High interest rates hit Curro early grade enrolment

Company says though overall learner enrolment was up in 2023, young families in particular are feeling the economic strain

What Curro has successfully done over the years, however, is pitch its private schools in the affordable bracket for many middle-class parents, with monthly school fees averaging between R3,500 and R6,000 depending on the level of the academy and its amenities.
What Curro has successfully done over the years, however, is pitch its private schools in the affordable bracket for many middle-class parents, with monthly school fees averaging between R3,500 and R6,000 depending on the level of the academy and its amenities. (Supplied/ Curro)

Curro, South Africa’s largest independent school network, has seen a lower learner enrolment in its earlier grades as high interest rates burden parents, particularly younger families, the company said during its 2023 annual results presentation this week. However, overall learner enrolment was up.

Consumers have been battered by high interest rates as the South African Reserve Bank tries to contain inflation. The Bank has raised its main lending rate at 10 consecutive meetings since November 2021, before holding the current rate of 8.25% at its last four meetings.

At the beginning of February this year, Curro had 73,159 registered learners, up 1.6% from the 72,031 weighted average learners in 2023.

“Based on the strong enrolments we’ve seen, there is a sustained flight toward the quality education that Curro offers,” Curro ’s CEO Cobus Loubser said at the results presentation.

Despite growth in the group’s high school segment, the company saw a dip in enrolments in its earlier grade offerings.

“The challenging effects of higher interest rates on a constrained consumer impacted younger families particularly negatively over the last year or two. We experienced lower enrolments of learners in the youngest grades of primary and pre-primary schools,” Loubser said.

In 2023, the company increased tuition fees by 12%, while average fees per learner increased by about 8%.

It may be harder to drive fees up at quite this rate in the prevailing circumstances with the increase in fees for the 2024 year being about 1% above the inflation in our business.

—  Curro’s CEO Cobus Loubser

“It may be harder to drive fees up at quite this rate in the prevailing circumstances with the increase in fees for the 2024 year being about 1% above the inflation in our business,” Loubser said.

Several of South Africa’s biggest banks are forecasting three 25-basis point interest rate cuts this year, starting in July.

“That is a key moment for us relative to how people decide about next year ... It’s really a function of could that ignite more enrolment and more interest going into next year and I think that’s probably what I’m excited about,” Loubser told Business Times.

Rising interest rates, which have raised Curro’s cost of capital by more than 2% over the past two years, and slowed learner growth in earlier grades in a strained consumer environment, forced the company to reduce the value of some of its assets in 2023.

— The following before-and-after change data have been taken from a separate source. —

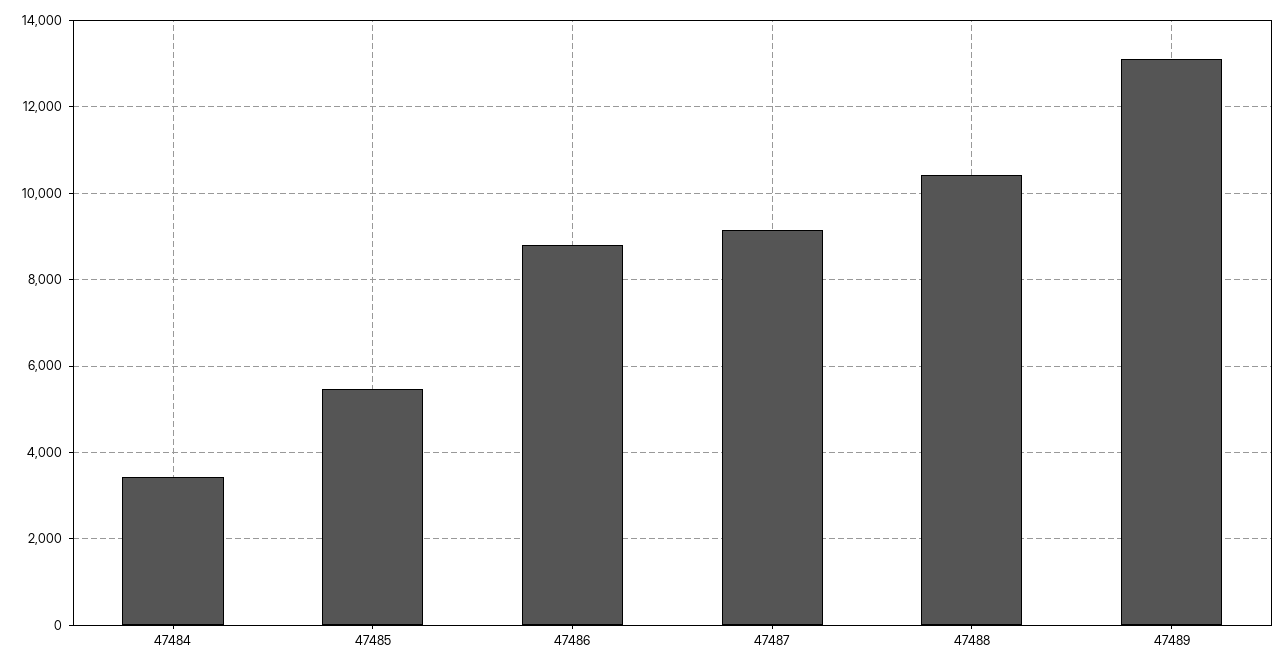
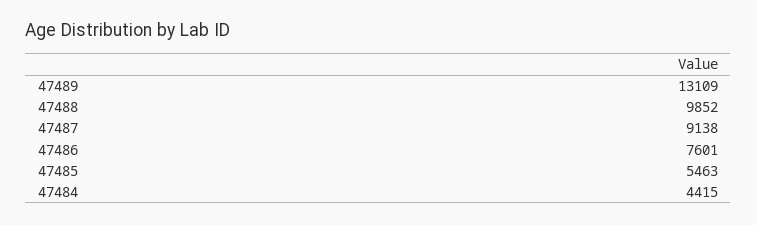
  {
-   "47484": 3400,
+   "47484": 4415,
    "47485": 5463,
-   "47486": 8800,
+   "47486": 7601,
    "47487": 9138,
-   "47488": 10400,
+   "47488": 9852,
    "47489": 13109
  }

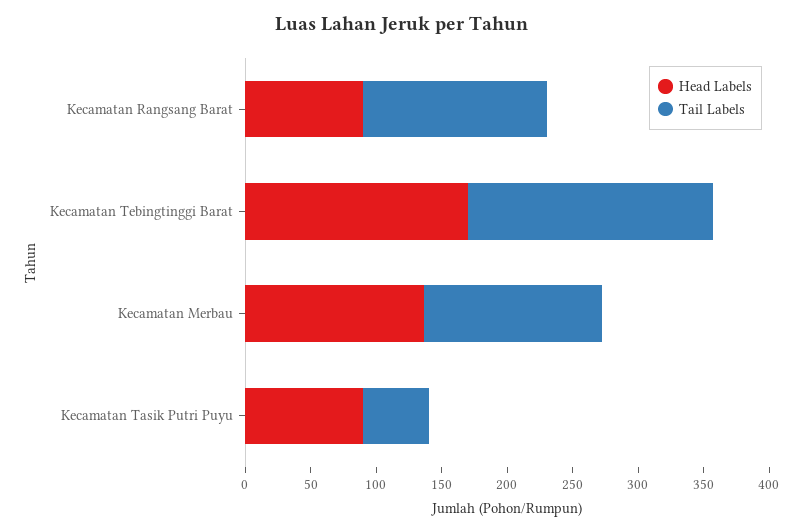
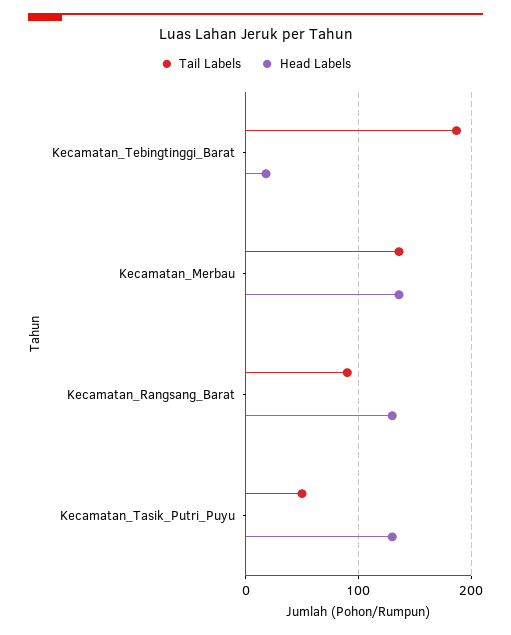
  {
    "Head Labels": {
-     "Kecamatan Rangsang Barat": 90,
+     "Kecamatan Rangsang Barat": 130,
-     "Kecamatan Tebingtinggi Barat": 170,
+     "Kecamatan Tebingtinggi Barat": 20,
      "Kecamatan Merbau": 140,
-     "Kecamatan Tasik Putri Puyu": 90
+     "Kecamatan Tasik Putri Puyu": 130
    },
    "Tail Labels": {
-     "Kecamatan Rangsang Barat": 140,
+     "Kecamatan Rangsang Barat": 90,
      "Kecamatan Tebingtinggi Barat": 190,
      "Kecamatan Merbau": 140,
      "Kecamatan Tasik Putri Puyu": 50
    }
  }

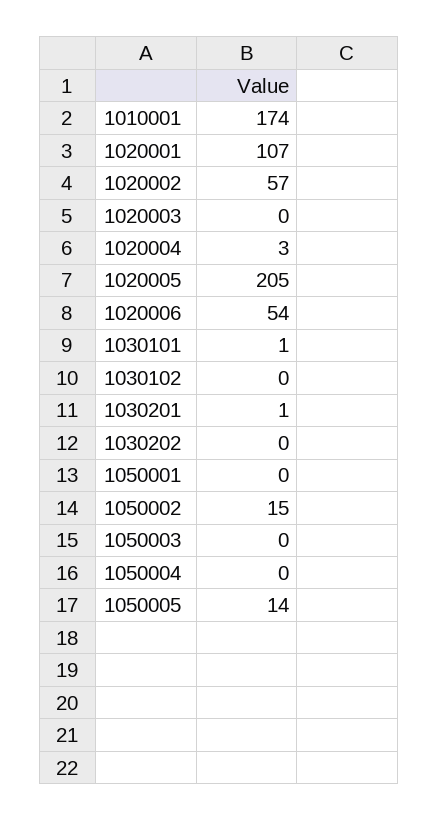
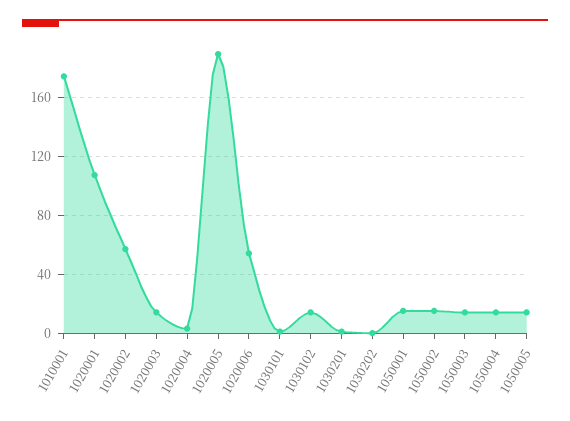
  {
    "1010001": 174,
    "1020001": 107,
    "1020002": 57,
-   "1020003": 0,
+   "1020003": 15,
    "1020004": 3,
-   "1020005": 205,
+   "1020005": 190,
    "1020006": 54,
    "1030101": 1,
-   "1030102": 0,
+   "1030102": 15,
    "1030201": 1,
    "1030202": 0,
-   "1050001": 0,
+   "1050001": 15,
    "1050002": 15,
-   "1050003": 0,
+   "1050003": 15,
-   "1050004": 0,
+   "1050004": 15,
    "1050005": 14
  }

“As a result, we have had to reduce the value of certain schools, not because they are loss-making, but to take into account the forecast assumptions that some of the schools may take longer to yield a return as high as the current cost of capital of 15.6%,” Burtie September, Curro’s CFO, said at the results presentation.

Curro has 182 schools and 3,935 teachers. It had to impair 28 of its schools over the period, most of which were pre-primary and primary schools, equating to R378m after tax. The impairment was a non-cash adjustment and constituted around 4% of Curro ’s asset value.

Loubser said there was no discernible trend in the schools impaired, but this was rather a reflection on consumers in South Africa.

“By and large it’s a broader perspective on the consumer in this country and how they are taking strain, and the extent to which particularly young families are finding it a little bit harder to balance their books.”

Curro also announced that it had generated more cash from operations than it used on capital expenditure in 2023, the first time it has done so in the company’s 25-year history.

The company shelled out R715m in capital expenditure but raked in R875m in operating cash over the period.

Loubser said that as far as possible the cash generated from operations should consistently exceed the capex requirements on a like-for-like basis going forward, excluding any major acquisitions which Curro intends to fund from debt.

September said the company’s ability to generate more cash from operations than is required for capex in the future is not affected by the impairments.

Despite the impairments, Curro plans to continue investment into its schools, with capex focused on opportunity, predominantly in its high school segment of 58 schools, and will be orientated to enhancing the use of Curro’s existing facilities.

The company plans to invest up to R700m in capital projects to maintain, replace and expand facilities in the 2024 financial year.

Curro posted headline earnings per share, a profit measure, of 73.2 cents for the year ended December 31, 2023, up 19% from the 61.4 cents posted a year earlier. Revenue increased 15% to R4.7bn.